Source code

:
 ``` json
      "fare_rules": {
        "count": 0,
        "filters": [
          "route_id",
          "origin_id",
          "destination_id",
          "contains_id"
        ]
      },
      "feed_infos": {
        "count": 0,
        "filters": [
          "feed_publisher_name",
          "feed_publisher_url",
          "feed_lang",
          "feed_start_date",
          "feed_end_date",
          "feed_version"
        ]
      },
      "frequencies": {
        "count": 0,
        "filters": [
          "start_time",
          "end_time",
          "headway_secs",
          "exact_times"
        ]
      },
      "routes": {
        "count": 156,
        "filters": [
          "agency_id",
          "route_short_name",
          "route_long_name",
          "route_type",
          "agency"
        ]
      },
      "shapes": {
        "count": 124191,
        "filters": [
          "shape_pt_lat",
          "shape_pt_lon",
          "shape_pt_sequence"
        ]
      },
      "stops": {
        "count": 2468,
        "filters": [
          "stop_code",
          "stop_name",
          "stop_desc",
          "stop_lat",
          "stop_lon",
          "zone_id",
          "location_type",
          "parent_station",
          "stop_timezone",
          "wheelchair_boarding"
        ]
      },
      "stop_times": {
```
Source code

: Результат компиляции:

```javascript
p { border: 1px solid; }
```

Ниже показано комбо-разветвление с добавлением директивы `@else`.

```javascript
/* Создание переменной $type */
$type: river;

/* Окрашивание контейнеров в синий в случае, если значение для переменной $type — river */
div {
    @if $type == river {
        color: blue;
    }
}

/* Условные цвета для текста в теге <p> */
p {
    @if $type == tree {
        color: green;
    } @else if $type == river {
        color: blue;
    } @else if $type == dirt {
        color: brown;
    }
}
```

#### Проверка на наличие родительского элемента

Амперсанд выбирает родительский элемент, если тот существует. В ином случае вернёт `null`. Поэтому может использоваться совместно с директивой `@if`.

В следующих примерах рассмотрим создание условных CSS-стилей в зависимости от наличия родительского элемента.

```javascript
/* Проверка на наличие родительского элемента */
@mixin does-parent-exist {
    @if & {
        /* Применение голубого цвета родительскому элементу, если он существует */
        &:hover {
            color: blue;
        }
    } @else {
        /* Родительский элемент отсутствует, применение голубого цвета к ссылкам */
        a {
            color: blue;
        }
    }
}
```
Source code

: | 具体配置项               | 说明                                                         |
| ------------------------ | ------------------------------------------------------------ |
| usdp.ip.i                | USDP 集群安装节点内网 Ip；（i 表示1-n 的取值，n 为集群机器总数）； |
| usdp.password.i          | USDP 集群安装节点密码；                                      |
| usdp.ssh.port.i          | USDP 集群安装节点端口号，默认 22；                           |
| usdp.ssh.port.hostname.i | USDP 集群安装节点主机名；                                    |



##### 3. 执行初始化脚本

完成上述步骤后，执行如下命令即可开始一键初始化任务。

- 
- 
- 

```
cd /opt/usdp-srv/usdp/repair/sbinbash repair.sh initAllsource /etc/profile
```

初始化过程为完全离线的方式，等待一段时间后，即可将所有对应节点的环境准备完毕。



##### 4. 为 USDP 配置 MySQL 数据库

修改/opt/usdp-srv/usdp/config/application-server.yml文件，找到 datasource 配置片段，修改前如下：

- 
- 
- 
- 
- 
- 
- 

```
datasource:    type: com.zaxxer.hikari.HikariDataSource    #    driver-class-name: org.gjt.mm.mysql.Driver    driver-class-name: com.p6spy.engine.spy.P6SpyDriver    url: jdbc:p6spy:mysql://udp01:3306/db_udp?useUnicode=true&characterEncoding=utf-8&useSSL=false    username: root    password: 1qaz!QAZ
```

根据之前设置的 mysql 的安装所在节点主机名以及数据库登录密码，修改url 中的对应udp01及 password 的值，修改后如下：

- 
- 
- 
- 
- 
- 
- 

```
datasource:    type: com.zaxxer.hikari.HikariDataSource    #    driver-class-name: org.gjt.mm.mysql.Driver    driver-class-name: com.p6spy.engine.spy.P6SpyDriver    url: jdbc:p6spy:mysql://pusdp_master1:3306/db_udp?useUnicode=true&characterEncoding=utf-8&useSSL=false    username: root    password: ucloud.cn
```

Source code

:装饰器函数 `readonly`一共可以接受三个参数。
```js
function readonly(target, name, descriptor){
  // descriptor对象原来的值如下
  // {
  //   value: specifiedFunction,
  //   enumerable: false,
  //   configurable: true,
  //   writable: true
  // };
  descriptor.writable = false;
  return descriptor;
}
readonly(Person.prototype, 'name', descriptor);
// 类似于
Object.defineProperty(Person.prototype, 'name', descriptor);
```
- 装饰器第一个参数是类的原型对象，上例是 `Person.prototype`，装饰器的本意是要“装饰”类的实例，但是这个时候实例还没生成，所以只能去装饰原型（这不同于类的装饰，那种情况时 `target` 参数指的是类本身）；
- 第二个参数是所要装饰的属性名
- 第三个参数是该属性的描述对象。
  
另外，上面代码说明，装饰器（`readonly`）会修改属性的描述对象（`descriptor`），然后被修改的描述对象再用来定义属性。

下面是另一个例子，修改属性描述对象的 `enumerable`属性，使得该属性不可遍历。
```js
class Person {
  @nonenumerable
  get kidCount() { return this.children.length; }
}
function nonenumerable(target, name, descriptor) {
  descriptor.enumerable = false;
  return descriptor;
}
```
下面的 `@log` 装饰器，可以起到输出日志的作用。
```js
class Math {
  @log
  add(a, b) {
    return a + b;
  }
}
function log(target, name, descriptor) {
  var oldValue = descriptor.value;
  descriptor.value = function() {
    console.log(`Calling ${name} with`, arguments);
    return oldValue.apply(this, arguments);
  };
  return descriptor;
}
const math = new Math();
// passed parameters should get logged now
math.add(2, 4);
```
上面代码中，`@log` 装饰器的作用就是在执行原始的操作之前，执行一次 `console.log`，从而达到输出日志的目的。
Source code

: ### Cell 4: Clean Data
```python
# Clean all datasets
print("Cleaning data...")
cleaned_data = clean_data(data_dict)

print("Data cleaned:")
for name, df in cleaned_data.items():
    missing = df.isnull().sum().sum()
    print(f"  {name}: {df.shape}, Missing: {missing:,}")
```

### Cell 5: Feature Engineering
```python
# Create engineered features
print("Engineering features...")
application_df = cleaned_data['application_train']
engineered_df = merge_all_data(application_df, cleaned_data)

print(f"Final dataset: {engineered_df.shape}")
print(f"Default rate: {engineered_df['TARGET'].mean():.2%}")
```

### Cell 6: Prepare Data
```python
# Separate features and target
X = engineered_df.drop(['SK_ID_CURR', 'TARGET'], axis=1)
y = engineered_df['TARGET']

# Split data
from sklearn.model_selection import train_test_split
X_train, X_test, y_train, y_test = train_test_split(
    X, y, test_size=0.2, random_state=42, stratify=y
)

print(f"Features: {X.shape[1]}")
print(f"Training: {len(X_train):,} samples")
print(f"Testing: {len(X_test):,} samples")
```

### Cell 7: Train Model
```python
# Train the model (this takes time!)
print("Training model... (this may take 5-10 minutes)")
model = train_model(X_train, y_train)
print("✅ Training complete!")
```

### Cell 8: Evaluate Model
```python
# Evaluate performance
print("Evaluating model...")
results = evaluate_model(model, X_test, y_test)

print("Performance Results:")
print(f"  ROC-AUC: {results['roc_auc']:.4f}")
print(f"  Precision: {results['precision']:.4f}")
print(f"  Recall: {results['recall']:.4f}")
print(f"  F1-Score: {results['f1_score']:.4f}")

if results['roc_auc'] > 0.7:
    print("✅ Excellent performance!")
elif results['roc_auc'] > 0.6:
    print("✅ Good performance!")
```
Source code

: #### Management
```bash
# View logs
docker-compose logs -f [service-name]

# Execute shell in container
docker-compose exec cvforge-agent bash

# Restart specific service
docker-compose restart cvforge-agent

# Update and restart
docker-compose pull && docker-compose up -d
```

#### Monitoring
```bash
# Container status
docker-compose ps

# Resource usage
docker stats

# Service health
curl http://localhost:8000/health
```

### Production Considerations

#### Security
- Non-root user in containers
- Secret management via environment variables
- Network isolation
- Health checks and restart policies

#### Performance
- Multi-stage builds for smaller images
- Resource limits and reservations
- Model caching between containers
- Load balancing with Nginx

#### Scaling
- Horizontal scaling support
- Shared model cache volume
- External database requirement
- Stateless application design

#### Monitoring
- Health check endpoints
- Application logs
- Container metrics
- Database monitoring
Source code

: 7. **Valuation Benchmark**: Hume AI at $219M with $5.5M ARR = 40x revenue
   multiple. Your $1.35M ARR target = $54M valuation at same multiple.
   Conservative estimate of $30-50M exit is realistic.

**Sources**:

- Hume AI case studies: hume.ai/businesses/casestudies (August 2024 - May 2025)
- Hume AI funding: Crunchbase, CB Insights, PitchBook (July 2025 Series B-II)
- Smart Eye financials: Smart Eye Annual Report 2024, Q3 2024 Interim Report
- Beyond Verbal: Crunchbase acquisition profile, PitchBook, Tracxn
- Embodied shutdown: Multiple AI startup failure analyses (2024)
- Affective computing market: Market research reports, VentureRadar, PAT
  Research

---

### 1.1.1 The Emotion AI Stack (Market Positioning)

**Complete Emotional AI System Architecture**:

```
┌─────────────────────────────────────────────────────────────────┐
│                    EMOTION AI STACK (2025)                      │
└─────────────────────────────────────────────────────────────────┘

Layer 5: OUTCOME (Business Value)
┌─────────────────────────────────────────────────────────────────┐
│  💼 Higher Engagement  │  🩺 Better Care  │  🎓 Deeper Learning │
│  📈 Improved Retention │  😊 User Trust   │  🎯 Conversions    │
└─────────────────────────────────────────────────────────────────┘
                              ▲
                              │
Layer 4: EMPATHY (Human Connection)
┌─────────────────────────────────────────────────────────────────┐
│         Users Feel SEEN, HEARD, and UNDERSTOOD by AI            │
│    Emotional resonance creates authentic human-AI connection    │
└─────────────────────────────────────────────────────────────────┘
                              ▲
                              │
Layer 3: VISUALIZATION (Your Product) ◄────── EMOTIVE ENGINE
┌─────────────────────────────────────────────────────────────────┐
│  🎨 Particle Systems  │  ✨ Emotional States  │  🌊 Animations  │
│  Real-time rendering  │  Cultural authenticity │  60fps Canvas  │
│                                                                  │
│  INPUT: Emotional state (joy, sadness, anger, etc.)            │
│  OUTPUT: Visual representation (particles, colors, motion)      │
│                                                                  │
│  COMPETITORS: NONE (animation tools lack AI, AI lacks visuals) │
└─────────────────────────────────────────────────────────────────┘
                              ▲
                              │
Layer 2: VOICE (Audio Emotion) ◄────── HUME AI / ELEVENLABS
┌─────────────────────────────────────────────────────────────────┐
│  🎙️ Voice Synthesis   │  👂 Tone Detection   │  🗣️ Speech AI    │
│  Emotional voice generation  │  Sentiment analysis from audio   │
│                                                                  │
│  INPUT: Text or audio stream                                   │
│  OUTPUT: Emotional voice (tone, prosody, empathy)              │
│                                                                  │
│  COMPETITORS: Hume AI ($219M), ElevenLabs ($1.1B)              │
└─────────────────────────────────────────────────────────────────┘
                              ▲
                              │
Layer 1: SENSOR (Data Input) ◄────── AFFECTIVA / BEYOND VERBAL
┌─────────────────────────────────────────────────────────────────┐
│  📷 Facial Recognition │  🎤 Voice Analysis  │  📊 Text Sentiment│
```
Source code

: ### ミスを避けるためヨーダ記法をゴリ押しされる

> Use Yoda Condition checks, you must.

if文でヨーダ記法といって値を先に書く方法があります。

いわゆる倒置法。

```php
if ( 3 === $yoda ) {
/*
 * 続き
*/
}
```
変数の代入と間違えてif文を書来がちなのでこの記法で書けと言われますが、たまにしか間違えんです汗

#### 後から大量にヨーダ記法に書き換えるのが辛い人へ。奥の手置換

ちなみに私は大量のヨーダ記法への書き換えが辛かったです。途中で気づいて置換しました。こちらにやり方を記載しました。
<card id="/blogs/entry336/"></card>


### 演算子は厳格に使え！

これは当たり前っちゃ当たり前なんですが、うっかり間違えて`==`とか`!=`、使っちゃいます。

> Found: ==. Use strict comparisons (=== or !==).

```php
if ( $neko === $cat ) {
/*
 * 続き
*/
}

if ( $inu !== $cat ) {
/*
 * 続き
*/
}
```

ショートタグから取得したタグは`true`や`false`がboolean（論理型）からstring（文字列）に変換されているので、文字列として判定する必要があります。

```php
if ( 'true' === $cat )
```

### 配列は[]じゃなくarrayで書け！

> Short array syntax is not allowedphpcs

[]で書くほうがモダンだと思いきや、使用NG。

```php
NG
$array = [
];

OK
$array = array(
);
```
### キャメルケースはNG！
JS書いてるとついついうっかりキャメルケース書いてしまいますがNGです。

# [WORK TASK]
Transcribe, with no changes, the listing above from its first line through the line with "Амперсанд выбирает родительский", including that line, and stop once it is done.

# [RESPONSE TO THIS TASK]
Source code

:
 ``` json
      "fare_rules": {
        "count": 0,
        "filters": [
          "route_id",
          "origin_id",
          "destination_id",
          "contains_id"
        ]
      },
      "feed_infos": {
        "count": 0,
        "filters": [
          "feed_publisher_name",
          "feed_publisher_url",
          "feed_lang",
          "feed_start_date",
          "feed_end_date",
          "feed_version"
        ]
      },
      "frequencies": {
        "count": 0,
        "filters": [
          "start_time",
          "end_time",
          "headway_secs",
          "exact_times"
        ]
      },
      "routes": {
        "count": 156,
        "filters": [
          "agency_id",
          "route_short_name",
          "route_long_name",
          "route_type",
          "agency"
        ]
      },
      "shapes": {
        "count": 124191,
        "filters": [
          "shape_pt_lat",
          "shape_pt_lon",
          "shape_pt_sequence"
        ]
      },
      "stops": {
        "count": 2468,
        "filters": [
          "stop_code",
          "stop_name",
          "stop_desc",
          "stop_lat",
          "stop_lon",
          "zone_id",
          "location_type",
          "parent_station",
          "stop_timezone",
          "wheelchair_boarding"
        ]
      },
      "stop_times": {
```
Source code

: Результат компиляции:

```javascript
p { border: 1px solid; }
```

Ниже показано комбо-разветвление с добавлением директивы `@else`.

```javascript
/* Создание переменной $type */
$type: river;

/* Окрашивание контейнеров в синий в случае, если значение для переменной $type — river */
div {
    @if $type == river {
        color: blue;
    }
}

/* Условные цвета для текста в теге <p> */
p {
    @if $type == tree {
        color: green;
    } @else if $type == river {
        color: blue;
    } @else if $type == dirt {
        color: brown;
    }
}
```

#### Проверка на наличие родительского элемента

Амперсанд выбирает родительский элемент, если тот существует. В ином случае вернёт `null`. Поэтому может использоваться совместно с директивой `@if`.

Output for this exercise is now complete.